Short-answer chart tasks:
==============================

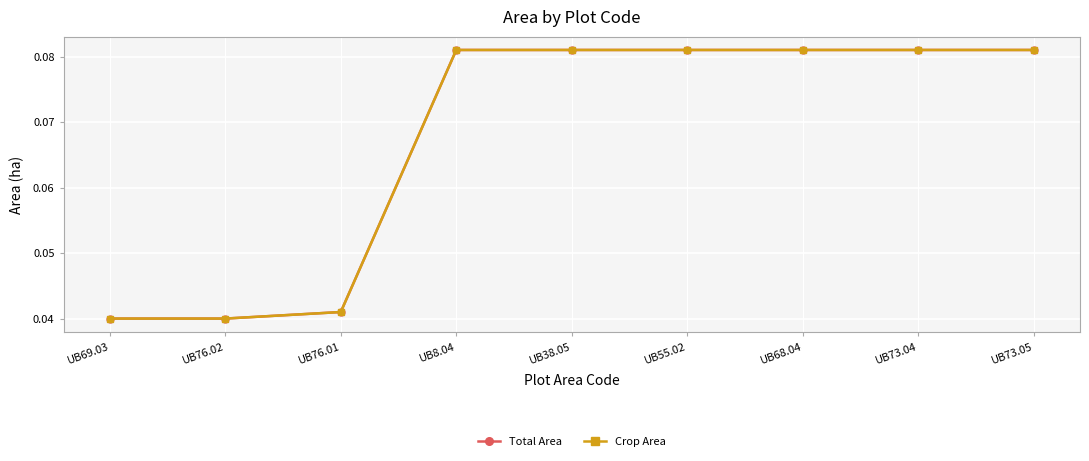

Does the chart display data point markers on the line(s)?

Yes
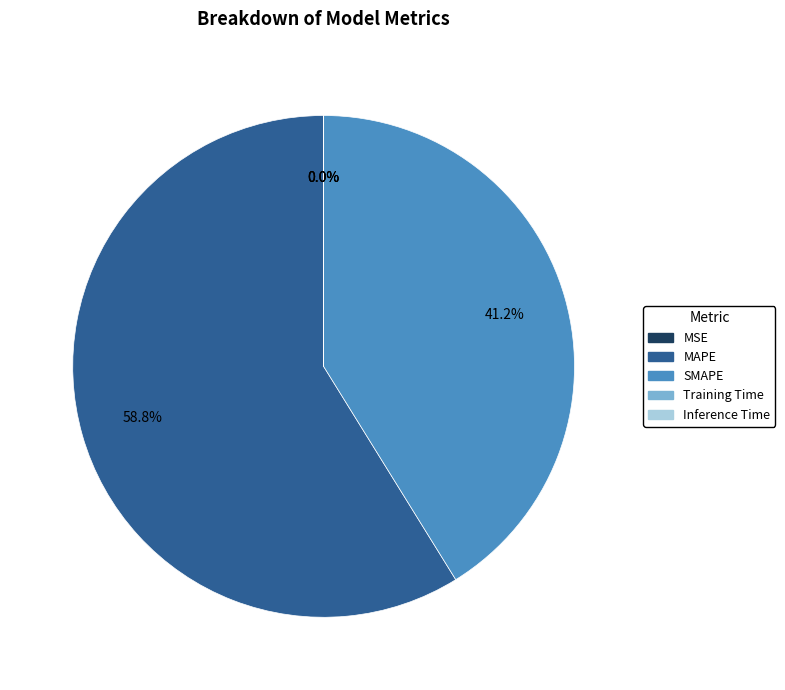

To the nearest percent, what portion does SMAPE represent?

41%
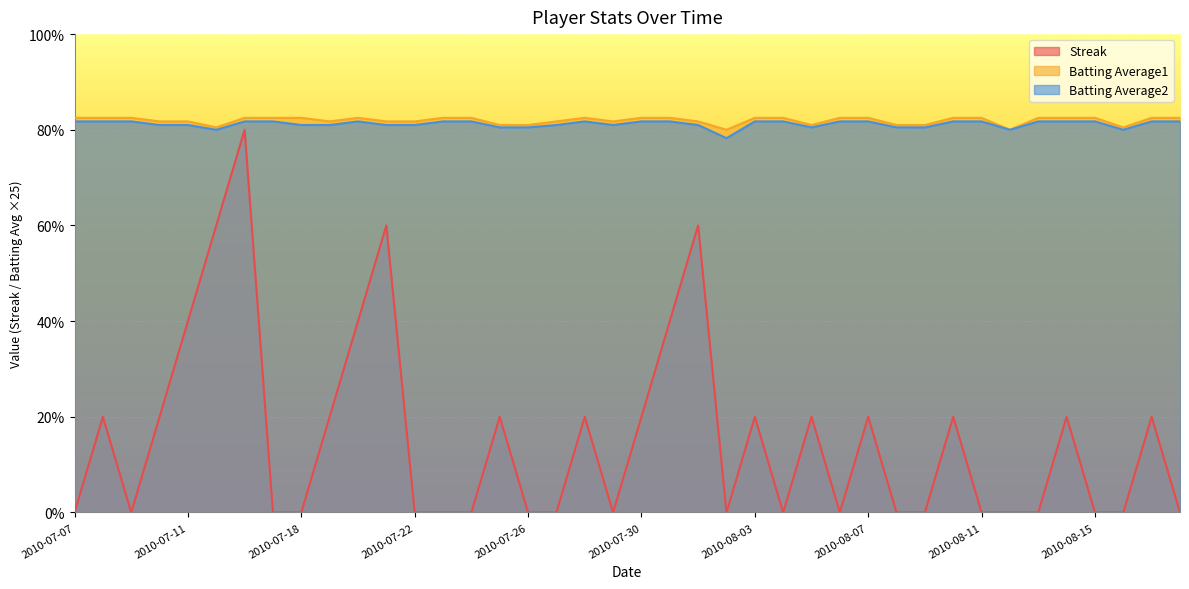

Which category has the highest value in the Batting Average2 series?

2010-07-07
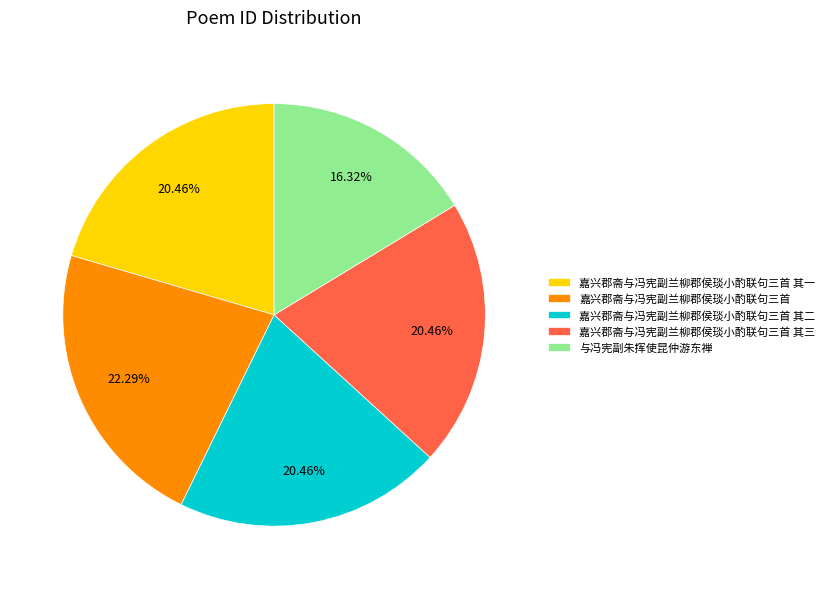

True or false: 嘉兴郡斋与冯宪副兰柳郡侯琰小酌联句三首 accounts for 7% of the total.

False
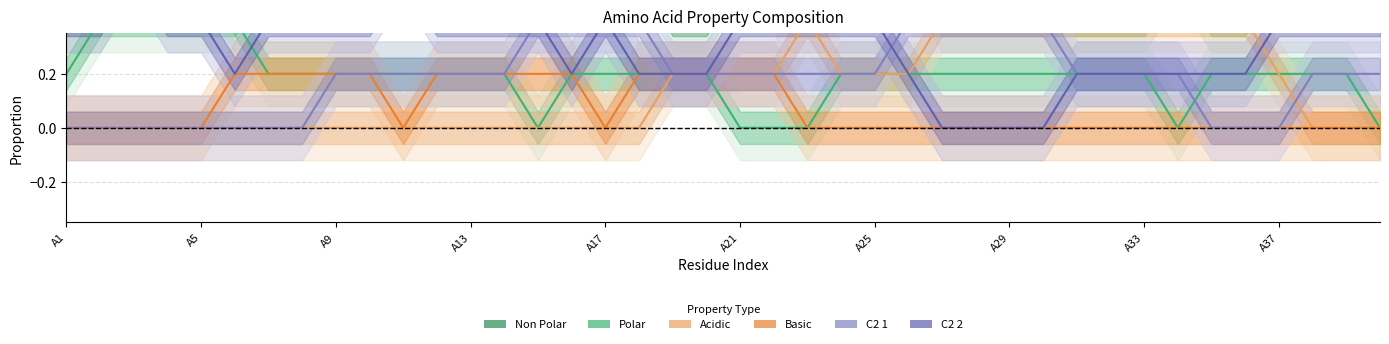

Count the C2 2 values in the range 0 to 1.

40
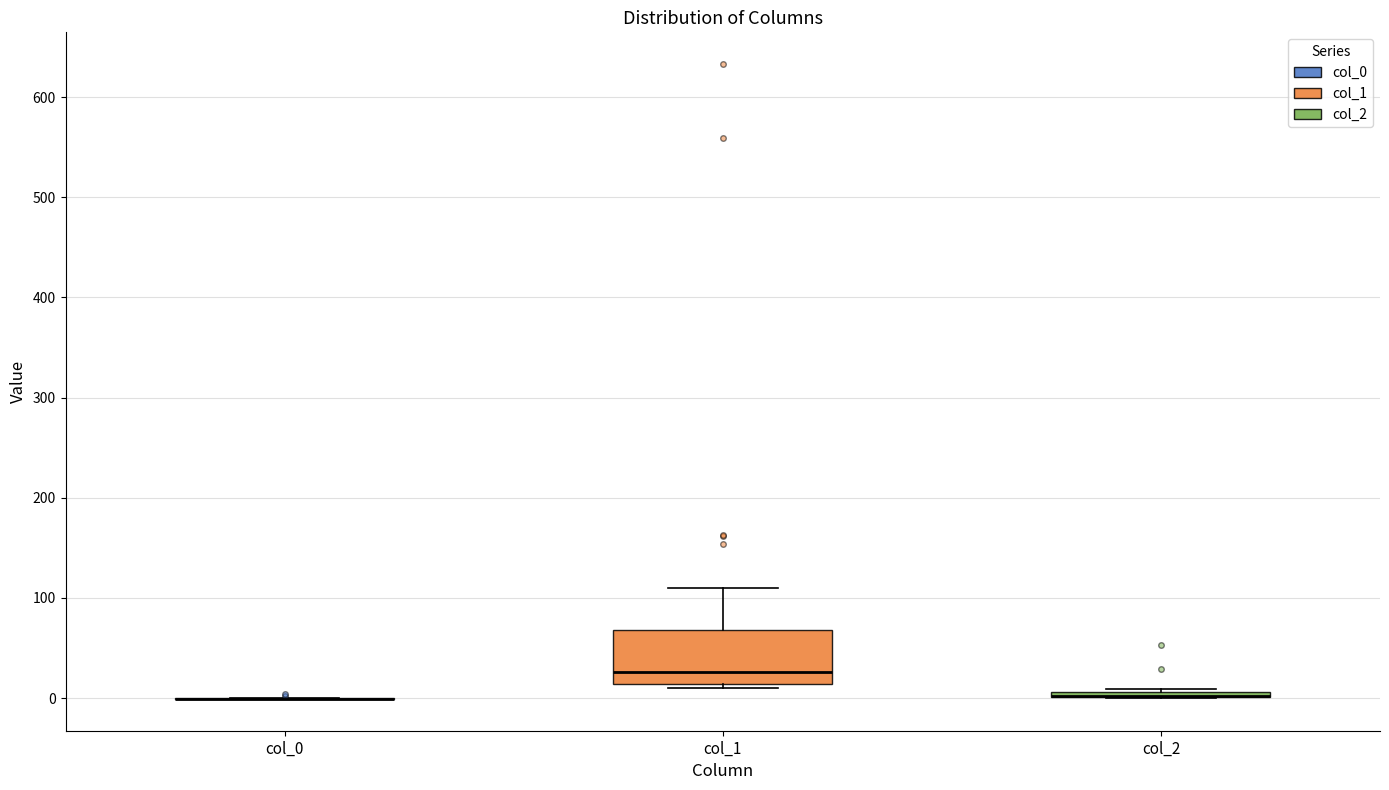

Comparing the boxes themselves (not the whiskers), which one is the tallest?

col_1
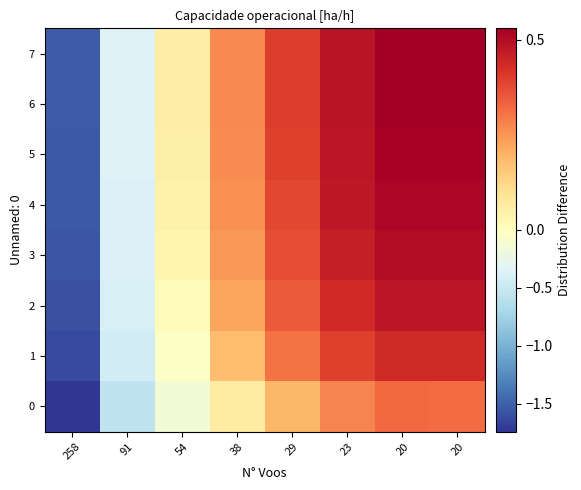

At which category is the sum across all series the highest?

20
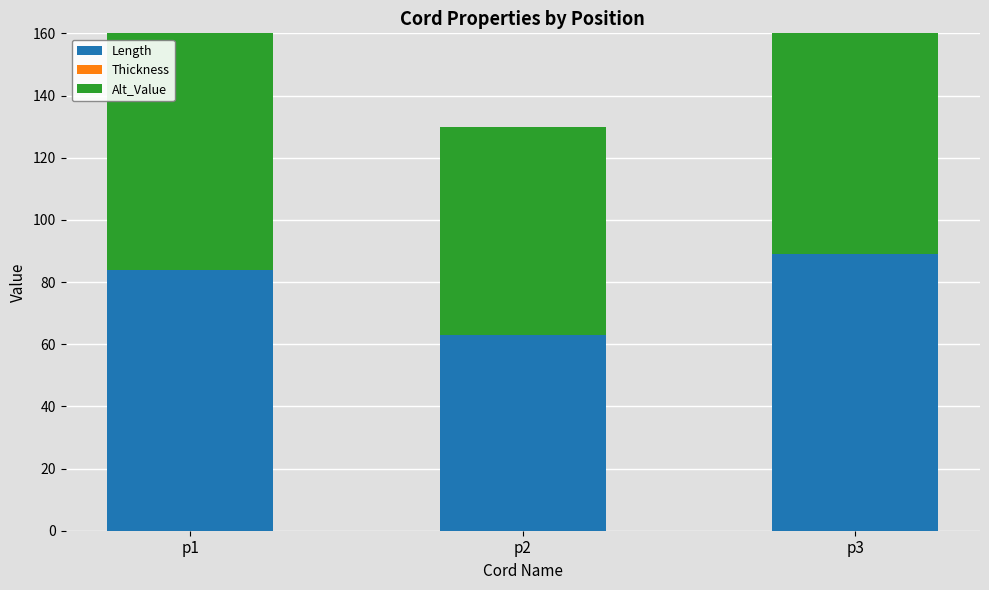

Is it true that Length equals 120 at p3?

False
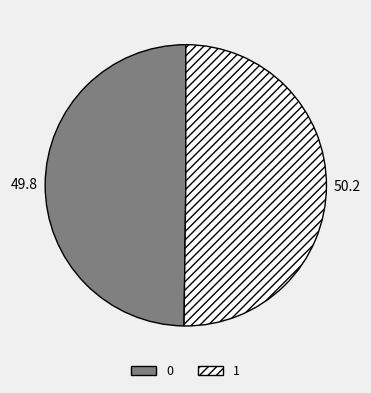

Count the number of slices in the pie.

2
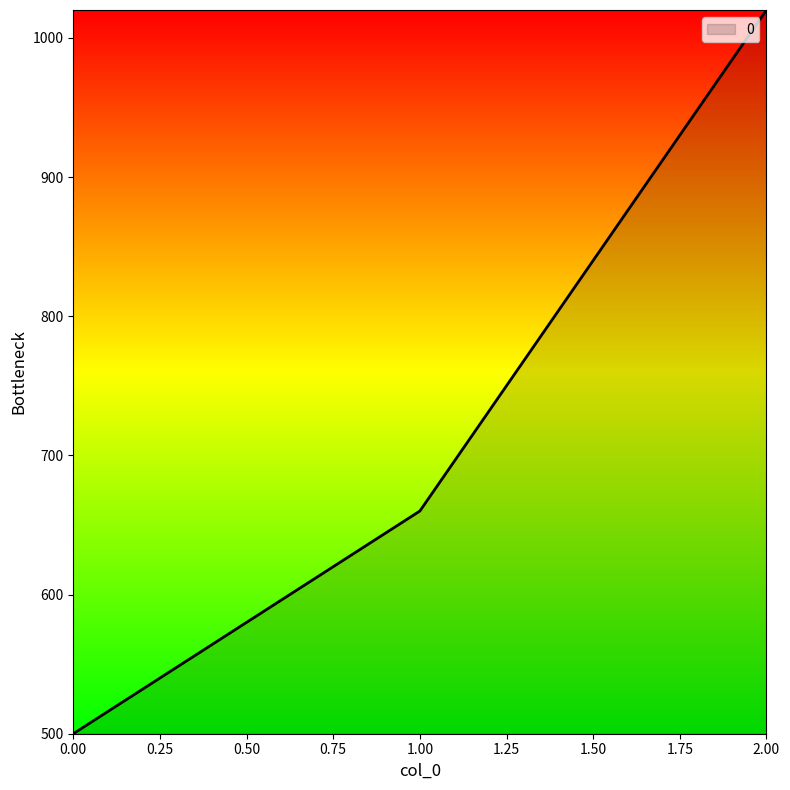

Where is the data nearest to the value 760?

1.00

==============================

INSTRUCTIONS FOR THE TASK:
Print everything from the line containing "Count the number of slices in the pie." down to the end of the records, reproducing each line exactly and including both ends. Omit the pictures from your answer.

SOLVED PROBLEM:
Count the number of slices in the pie.

2

Where is the data nearest to the value 760?

1.00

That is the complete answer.